Activity:
Retype, exactly as they appear below, the lines between the line holding "2025 18:30:18 +0000_" and the line holding "Kyverna Therapeutics has", both ends included.
Task material START
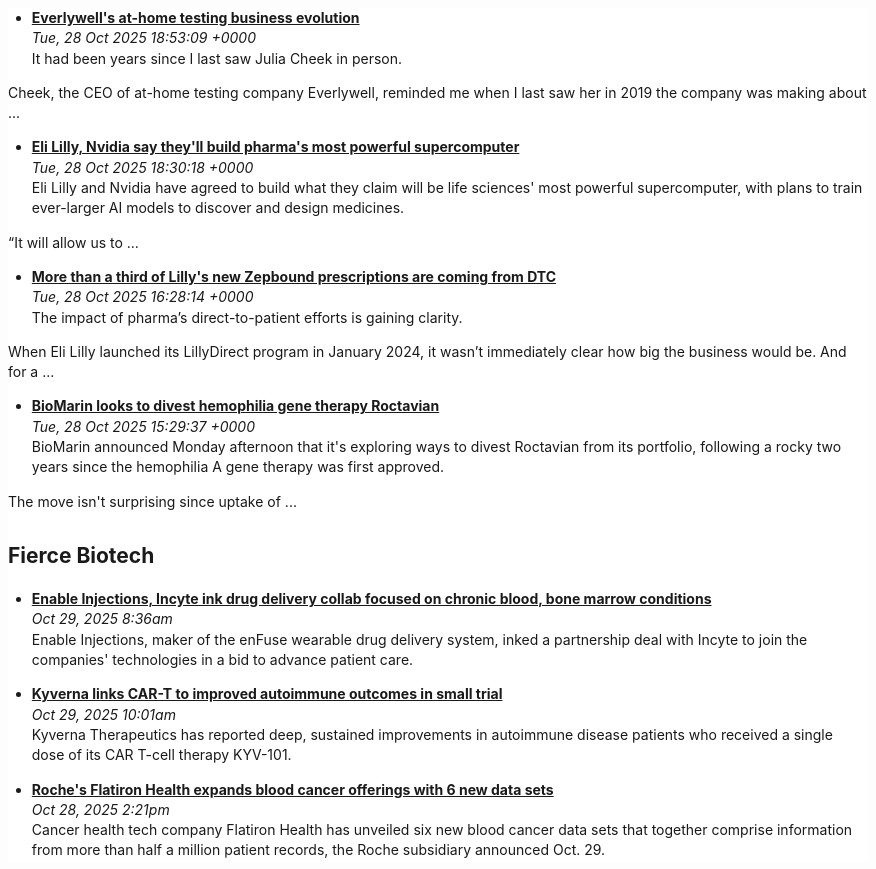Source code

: - **[Everlywell's at-home testing business evolution](https://endpoints.news/everlywells-at-home-testing-business-evolution/)**  
  _Tue, 28 Oct 2025 18:53:09 +0000_  
  It had been years since I last saw Julia Cheek in person.

 Cheek, the CEO of at-home testing company Everlywell, reminded me when I last saw her in 2019 the company was making about  ...

- **[Eli Lilly, Nvidia say they'll build pharma's most powerful supercomputer](https://endpoints.news/eli-lilly-nvidia-say-theyll-build-pharmas-most-powerful-supercomputer/)**  
  _Tue, 28 Oct 2025 18:30:18 +0000_  
  Eli Lilly and Nvidia have agreed to build what they claim will be life sciences' most powerful supercomputer, with plans to train ever-larger AI models to discover and design medicines.

 “It will allow us to ...

- **[More than a third of Lilly's new Zepbound prescriptions are coming from DTC](https://endpoints.news/more-than-a-third-of-lillys-new-zepbound-prescriptions-are-coming-from-dtc/)**  
  _Tue, 28 Oct 2025 16:28:14 +0000_  
  The impact of pharma’s direct-to-patient efforts is gaining clarity.

 When Eli Lilly launched its LillyDirect program in January 2024, it wasn’t immediately clear how big the business would be. And for a ...

- **[BioMarin looks to divest hemophilia gene therapy Roctavian](https://endpoints.news/biomarin-looks-to-divest-hemophilia-gene-therapy-roctavian/)**  
  _Tue, 28 Oct 2025 15:29:37 +0000_  
  BioMarin announced Monday afternoon that it's exploring ways to divest Roctavian from its portfolio, following a rocky two years since the hemophilia A gene therapy was first approved.

 The move isn't surprising since uptake of ...


## Fierce Biotech

- **[<a href="https://www.fiercebiotech.com/medtech/enable-injections-inks-deal-incyte-leverage-targeted-assets" hreflang="en">Enable Injections, Incyte ink drug delivery collab focused on chronic blood, bone marrow conditions</a>](https://www.fiercebiotech.com/medtech/enable-injections-inks-deal-incyte-leverage-targeted-assets)**  
  _Oct 29, 2025 8:36am_  
  Enable Injections, maker of the enFuse wearable drug delivery system, inked a partnership deal with Incyte to join the companies' technologies in a bid to advance patient care.

- **[<a href="https://www.fiercebiotech.com/biotech/kyverna-links-car-t-improved-autoimmune-outcomes-small-trial" hreflang="en">Kyverna links CAR-T to improved autoimmune outcomes in small trial</a>](https://www.fiercebiotech.com/biotech/kyverna-links-car-t-improved-autoimmune-outcomes-small-trial)**  
  _Oct 29, 2025 10:01am_  
  Kyverna Therapeutics has reported deep, sustained improvements in autoimmune disease patients who received a single dose of its CAR T-cell therapy KYV-101.

- **[<a href="https://www.fiercebiotech.com/cro/roches-flatiron-health-expands-blood-cancer-offerings-six-new-datasets" hreflang="en">Roche's Flatiron Health expands blood cancer offerings with 6 new data sets</a>](https://www.fiercebiotech.com/cro/roches-flatiron-health-expands-blood-cancer-offerings-six-new-datasets)**  
  _Oct 28, 2025 2:21pm_  
  Cancer health tech company Flatiron Health has unveiled six new blood cancer data sets that together comprise information from more than half a million patient records, the Roche subsidiary announced Oct. 29.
Task material END
Your solution:
  _Tue, 28 Oct 2025 18:30:18 +0000_  
  Eli Lilly and Nvidia have agreed to build what they claim will be life sciences' most powerful supercomputer, with plans to train ever-larger AI models to discover and design medicines.

 “It will allow us to ...

- **[More than a third of Lilly's new Zepbound prescriptions are coming from DTC](https://endpoints.news/more-than-a-third-of-lillys-new-zepbound-prescriptions-are-coming-from-dtc/)**  
  _Tue, 28 Oct 2025 16:28:14 +0000_  
  The impact of pharma’s direct-to-patient efforts is gaining clarity.

 When Eli Lilly launched its LillyDirect program in January 2024, it wasn’t immediately clear how big the business would be. And for a ...

- **[BioMarin looks to divest hemophilia gene therapy Roctavian](https://endpoints.news/biomarin-looks-to-divest-hemophilia-gene-therapy-roctavian/)**  
  _Tue, 28 Oct 2025 15:29:37 +0000_  
  BioMarin announced Monday afternoon that it's exploring ways to divest Roctavian from its portfolio, following a rocky two years since the hemophilia A gene therapy was first approved.

 The move isn't surprising since uptake of ...


## Fierce Biotech

- **[<a href="https://www.fiercebiotech.com/medtech/enable-injections-inks-deal-incyte-leverage-targeted-assets" hreflang="en">Enable Injections, Incyte ink drug delivery collab focused on chronic blood, bone marrow conditions</a>](https://www.fiercebiotech.com/medtech/enable-injections-inks-deal-incyte-leverage-targeted-assets)**  
  _Oct 29, 2025 8:36am_  
  Enable Injections, maker of the enFuse wearable drug delivery system, inked a partnership deal with Incyte to join the companies' technologies in a bid to advance patient care.

- **[<a href="https://www.fiercebiotech.com/biotech/kyverna-links-car-t-improved-autoimmune-outcomes-small-trial" hreflang="en">Kyverna links CAR-T to improved autoimmune outcomes in small trial</a>](https://www.fiercebiotech.com/biotech/kyverna-links-car-t-improved-autoimmune-outcomes-small-trial)**  
  _Oct 29, 2025 10:01am_  
  Kyverna Therapeutics has reported deep, sustained improvements in autoimmune disease patients who received a single dose of its CAR T-cell therapy KYV-101.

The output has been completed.